■ **TASK BRIEF**: Filter the records below, keeping only lines with the string "Подложка".

■ **AVAILABLE DATA**:
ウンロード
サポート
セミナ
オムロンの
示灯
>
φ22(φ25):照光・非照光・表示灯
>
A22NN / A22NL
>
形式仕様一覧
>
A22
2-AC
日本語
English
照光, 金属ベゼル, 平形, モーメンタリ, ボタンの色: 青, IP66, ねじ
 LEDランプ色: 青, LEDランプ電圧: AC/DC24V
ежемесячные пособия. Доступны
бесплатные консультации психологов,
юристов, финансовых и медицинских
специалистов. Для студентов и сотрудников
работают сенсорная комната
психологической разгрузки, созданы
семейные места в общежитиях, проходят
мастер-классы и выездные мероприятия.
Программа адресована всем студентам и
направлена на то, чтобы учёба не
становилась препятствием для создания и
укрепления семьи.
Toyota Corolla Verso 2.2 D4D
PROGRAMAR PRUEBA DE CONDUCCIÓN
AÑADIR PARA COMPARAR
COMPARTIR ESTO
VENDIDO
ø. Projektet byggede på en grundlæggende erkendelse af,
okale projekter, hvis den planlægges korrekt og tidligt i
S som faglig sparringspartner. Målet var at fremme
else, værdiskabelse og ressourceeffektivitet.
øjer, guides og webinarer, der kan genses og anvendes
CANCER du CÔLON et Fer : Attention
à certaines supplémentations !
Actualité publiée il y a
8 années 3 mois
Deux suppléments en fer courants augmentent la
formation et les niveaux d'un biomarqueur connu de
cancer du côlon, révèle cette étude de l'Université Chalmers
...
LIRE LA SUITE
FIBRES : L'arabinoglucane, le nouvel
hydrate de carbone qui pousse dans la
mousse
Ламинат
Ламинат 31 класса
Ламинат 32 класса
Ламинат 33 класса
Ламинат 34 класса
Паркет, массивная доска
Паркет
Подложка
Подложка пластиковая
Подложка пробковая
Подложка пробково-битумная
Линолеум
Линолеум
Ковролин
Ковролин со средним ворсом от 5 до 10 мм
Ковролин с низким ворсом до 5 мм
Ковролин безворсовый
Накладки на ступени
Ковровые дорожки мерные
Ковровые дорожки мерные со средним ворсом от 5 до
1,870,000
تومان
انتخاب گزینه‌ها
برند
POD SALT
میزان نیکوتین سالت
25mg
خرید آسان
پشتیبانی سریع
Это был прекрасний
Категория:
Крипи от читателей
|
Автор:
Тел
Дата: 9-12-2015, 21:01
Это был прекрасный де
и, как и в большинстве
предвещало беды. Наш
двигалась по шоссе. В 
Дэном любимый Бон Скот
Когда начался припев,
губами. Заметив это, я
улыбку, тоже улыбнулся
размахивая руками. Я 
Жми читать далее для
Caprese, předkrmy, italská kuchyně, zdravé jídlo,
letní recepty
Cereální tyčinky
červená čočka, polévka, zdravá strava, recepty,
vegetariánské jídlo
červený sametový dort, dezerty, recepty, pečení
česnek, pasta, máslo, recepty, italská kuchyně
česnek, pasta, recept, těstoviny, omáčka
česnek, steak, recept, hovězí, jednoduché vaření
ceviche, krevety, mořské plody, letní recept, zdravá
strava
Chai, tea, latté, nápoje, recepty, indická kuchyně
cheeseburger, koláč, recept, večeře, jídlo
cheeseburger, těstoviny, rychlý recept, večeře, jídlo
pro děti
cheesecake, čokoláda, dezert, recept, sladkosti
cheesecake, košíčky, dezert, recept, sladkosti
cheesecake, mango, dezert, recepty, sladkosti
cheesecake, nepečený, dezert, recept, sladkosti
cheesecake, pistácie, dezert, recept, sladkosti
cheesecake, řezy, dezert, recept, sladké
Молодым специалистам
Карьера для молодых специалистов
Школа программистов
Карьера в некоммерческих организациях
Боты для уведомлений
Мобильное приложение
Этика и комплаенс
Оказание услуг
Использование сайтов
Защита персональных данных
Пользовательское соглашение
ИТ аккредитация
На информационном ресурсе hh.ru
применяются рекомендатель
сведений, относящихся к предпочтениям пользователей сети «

■ **REPLY TO THE EXERCISE**:
Подложка
Подложка пластиковая
Подложка пробковая
Подложка пробково-битумная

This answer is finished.